Work instructions
In the text of each entry below, replace "Dream Team Collectibles" with "DTC" and leave everything else unchanged. Omit the pictures from your answer.

Exercise input
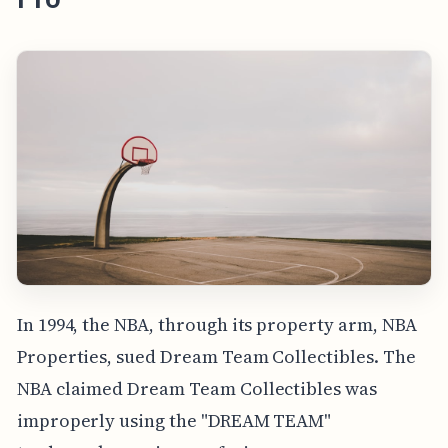
In 1994, the NBA, through its property arm, NBA
Properties, sued Dream Team Collectibles. The
NBA claimed Dream Team Collectibles was
improperly using the "DREAM TEAM"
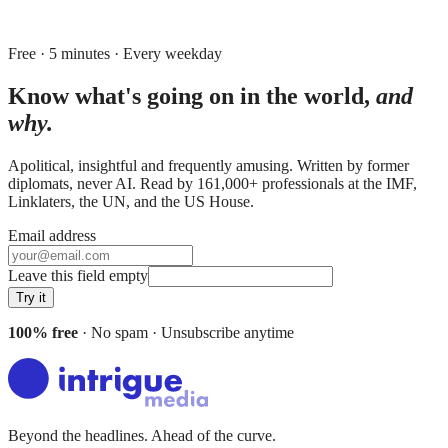
Free · 5 minutes · Every weekday
Know what's going on in the world,
and
why.
Apolitical, insightful and frequently amusing. Written by former
diplomats, never AI. Read by
161,000+
professionals at
the IMF,
Linklaters, the UN
, and
the US House
.
Email address
Leave this field empty
Try it
100% free
· No spam · Unsubscribe anytime
Beyond the headlines. Ahead of the curve.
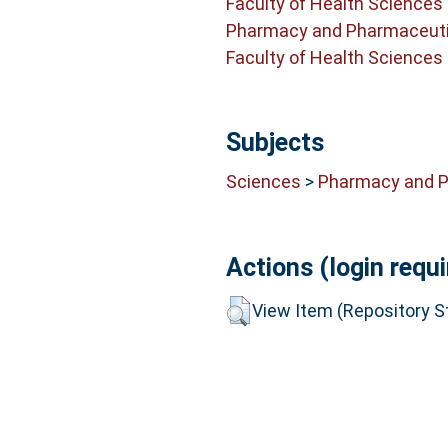
Faculty of Health Sciences
Pharmacy and Pharmaceuti
Faculty of Health Sciences
Subjects
Sciences
>
Pharmacy and 
Actions (login requi
View Item (Repository St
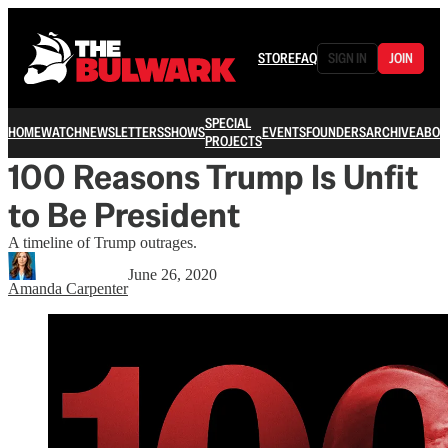
STORE
FAQ
SIGN IN
JOIN
SPECIAL
HOME
WATCH
NEWSLETTERS
SHOWS
EVENTS
FOUNDERS
ARCHIVE
ABOU
PROJECTS
100 Reasons Trump Is Unfit
to Be President
A timeline of Trump outrages.
June 26, 2020
Amanda Carpenter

Response below
In 1994, the NBA, through its property arm, NBA
Properties, sued DTC. The
NBA claimed DTC was
improperly using the "DREAM TEAM"
Free · 5 minutes · Every weekday
Know what's going on in the world,
and
why.
Apolitical, insightful and frequently amusing. Written by former
diplomats, never AI. Read by
161,000+
professionals at
the IMF,
Linklaters, the UN
, and
the US House
.
Email address
Leave this field empty
Try it
100% free
· No spam · Unsubscribe anytime
Beyond the headlines. Ahead of the curve.
Faculty of Health Sciences
Pharmacy and Pharmaceuti
Faculty of Health Sciences
Subjects
Sciences
>
Pharmacy and 
Actions (login requi
View Item (Repository St
STORE
FAQ
SIGN IN
JOIN
SPECIAL
HOME
WATCH
NEWSLETTERS
SHOWS
EVENTS
FOUNDERS
ARCHIVE
ABOU
PROJECTS
100 Reasons Trump Is Unfit
to Be President
A timeline of Trump outrages.
June 26, 2020
Amanda Carpenter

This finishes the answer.